Search Isn't Google's Killer Product Anymore — It's Maps

Search is dead. Now get in your car.

This morning Google announced its acquisition of Waze, a popular crowdsourced driving app, in a deal rumored to be worth $1.3 billion. This delivers a serious blow to the already floundering Apple Maps, and it put Google in an almost insurmountable lead in its new most important category.

While Google says it will leave Waze as a standalone app, it will also most assuredly integrate the company's wealth of data into its Maps product, adding real-time GPS information and traffic updates from its 47 million users (though other estimates put that number closer to 12 or 13 million active users) to beef up Google's already rich trove of geographic and location information.

It's a large investment from Google, but a sound and deliberate one. As search, Google's core product, has ceded more and more ground to social networks, Google has devoted enormous resources to becoming the undisputed mapping king, gobbling up all the geo-locational information it can muster. The company's data-collection effort has many fronts, from compiling census data, live traffic feeds, and scores of satellite images. It has logged over 5 million miles in its own fleet of camera-equipped cars, capturing not just street-level imagery but fresh metadata too.

This data may just end up being the most valuable asset Google has. Maps are poised to help the company play an integral role in the internet of the future — a future that seems not to care much about basic web search. The company's most forward-looking products, like Google Now and its self-driving car, all draw heavily from — and simultaneously can help collect — location data. As smartphones become increasingly sophisticated, and as wearable computing enters the market, reliance on intelligent, geo-aware personal assistants and living, breathing maps will only grow.

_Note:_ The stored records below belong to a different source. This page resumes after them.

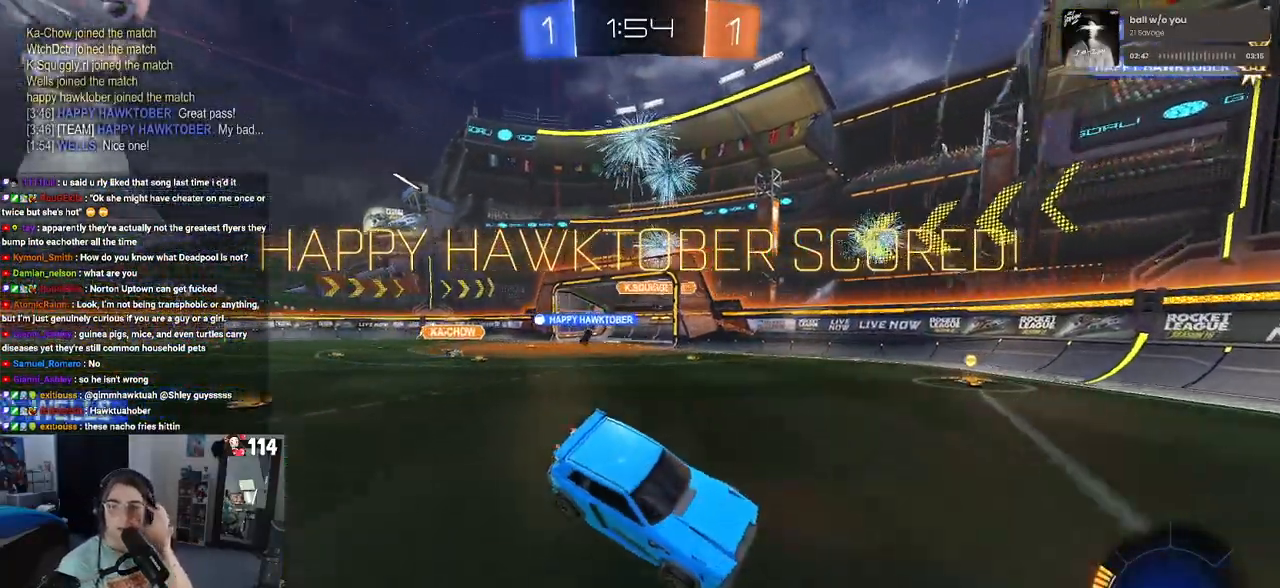
{"buttons": [], "left_stick": "center", "right_stick": "center", "events": []}
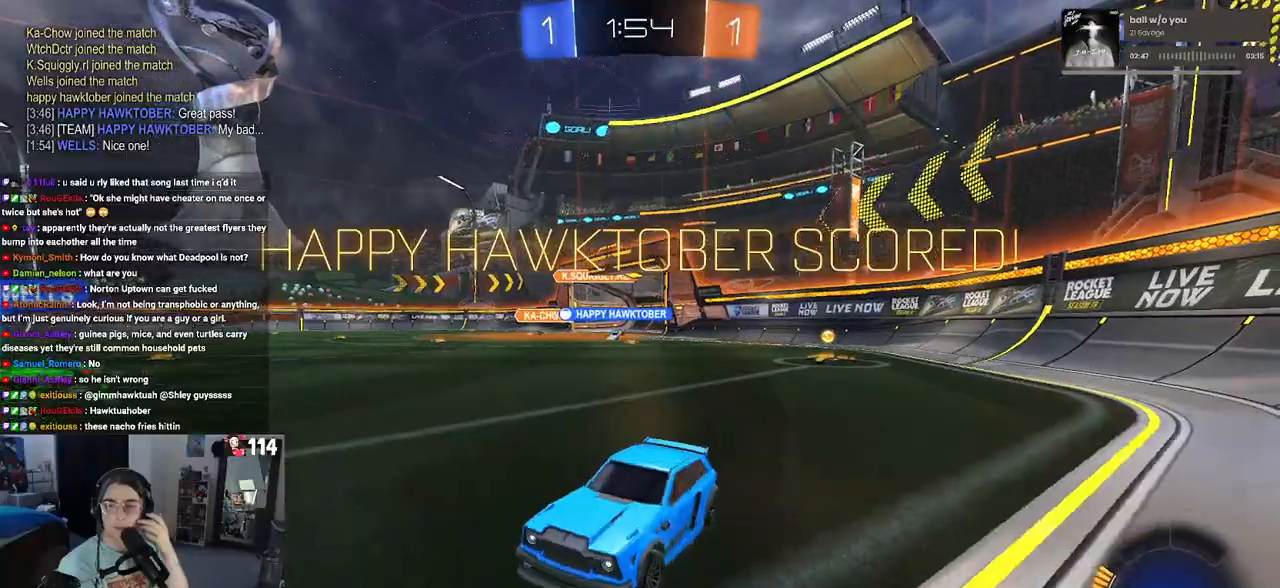
{"buttons": [], "left_stick": "center", "right_stick": "center", "events": []}
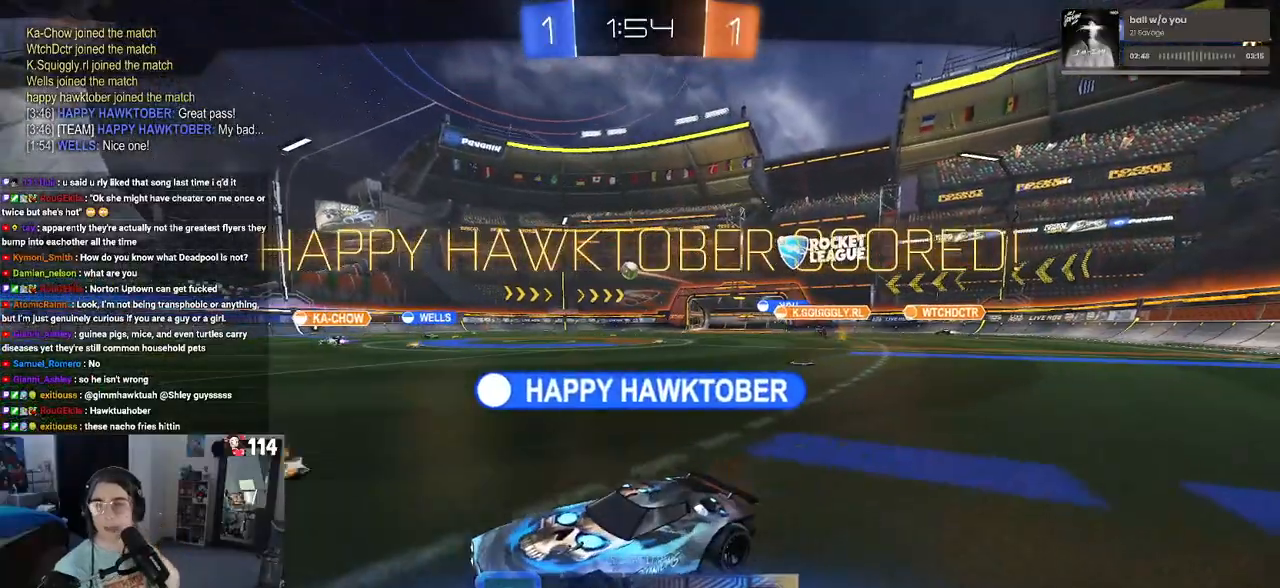
{"buttons": [], "left_stick": "center", "right_stick": "center", "events": []}
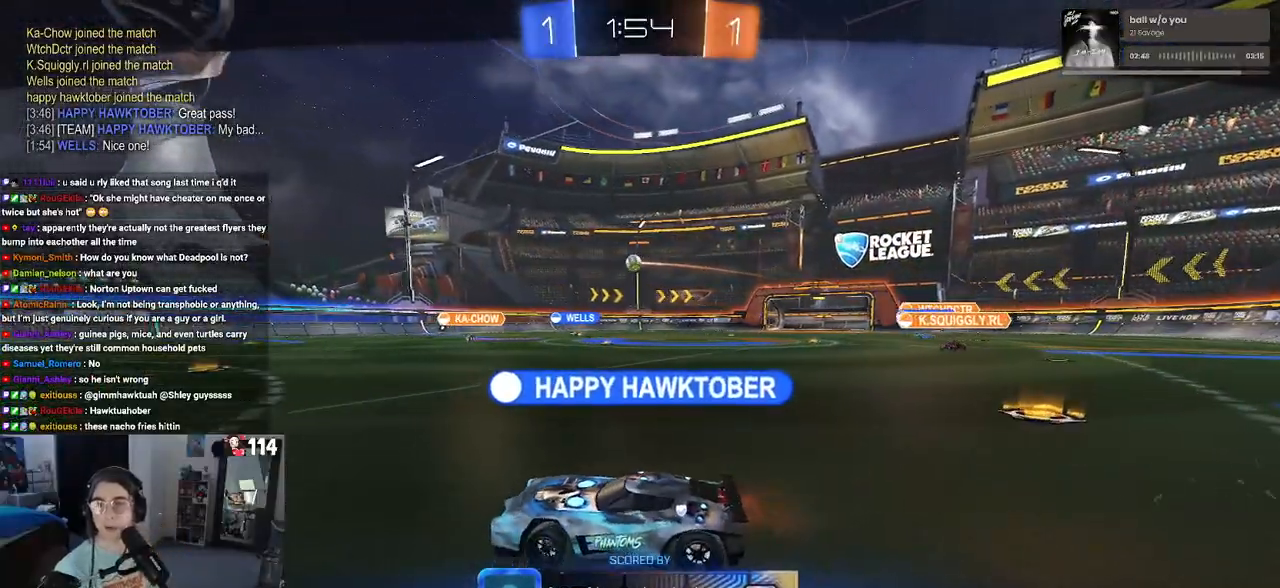
{"buttons": ["CROSS"], "left_stick": "center", "right_stick": "center", "events": [[167, "CROSS", "down"], [283, "CROSS", "up"], [400, "CROSS", "down"]]}
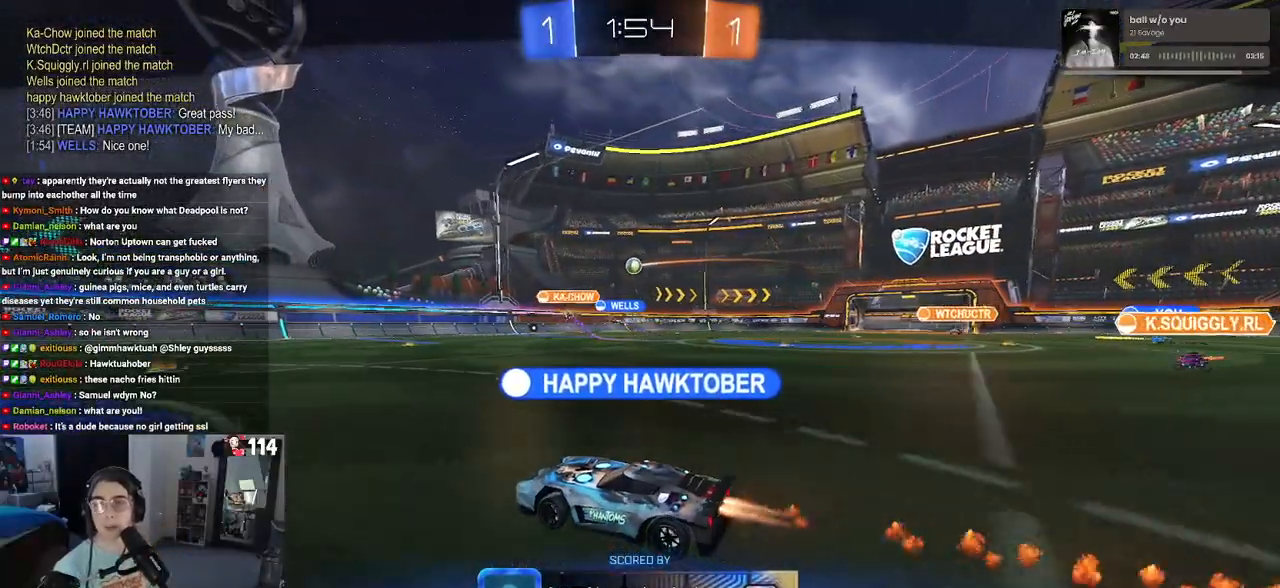
{"buttons": [], "left_stick": "center", "right_stick": "center", "events": [[50, "CROSS", "up"], [117, "CROSS", "down"], [267, "CROSS", "up"], [317, "CROSS", "down"], [467, "CROSS", "up"]]}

It's also easy to imagine how owning the de facto location database could help Google reinvent search with an emphasis on local, pushing out competitors like Facebook, which are forced to overlay their data on less complete mapping services such as Bing.

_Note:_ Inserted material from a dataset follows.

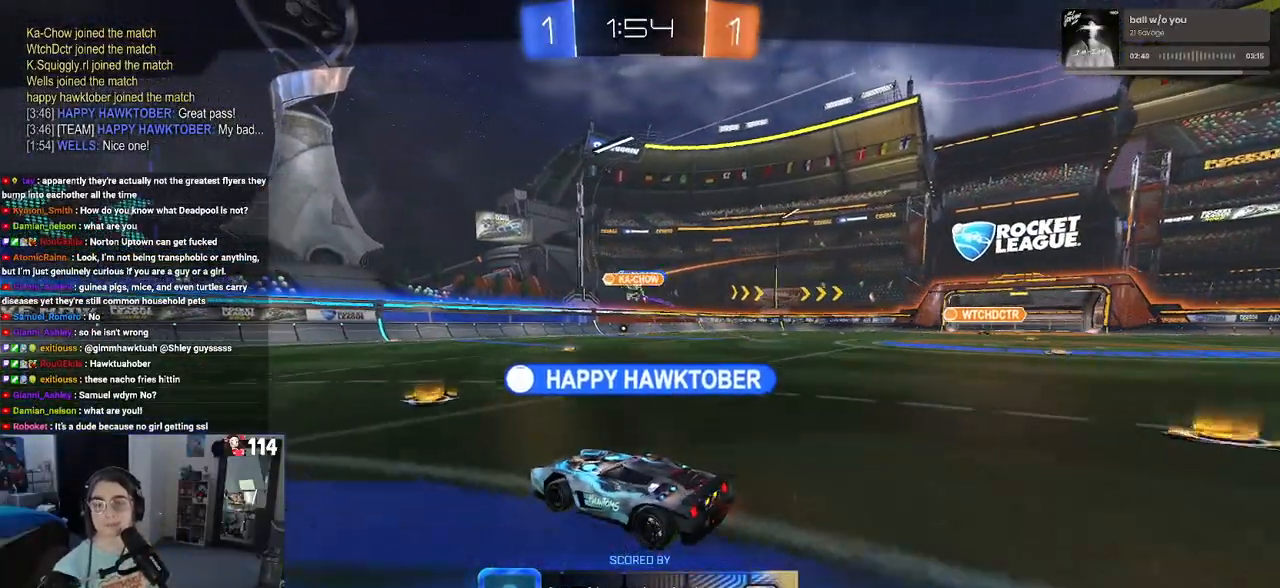
{"buttons": ["CROSS"], "left_stick": "center", "right_stick": "center", "events": [[67, "CROSS", "down"], [150, "CROSS", "up"], [250, "CROSS", "down"], [367, "CROSS", "up"], [483, "CROSS", "down"]]}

For Apple and Facebook, which were both rumored as potential buyers, acquiring Waze would have been a step toward leveling the playing field — a crucial set of data to help catch up with Google, which has been investing heavily in Maps for a decade. Instead, it's a punishing blow — especially for Apple, which, still reeling from last year's Apple Maps disaster, announced only small tweaks to its apps and promised vague improvements to its underlying data sets at WWDC yesterday — and a possible sign that the company knows the gap is too wide to close.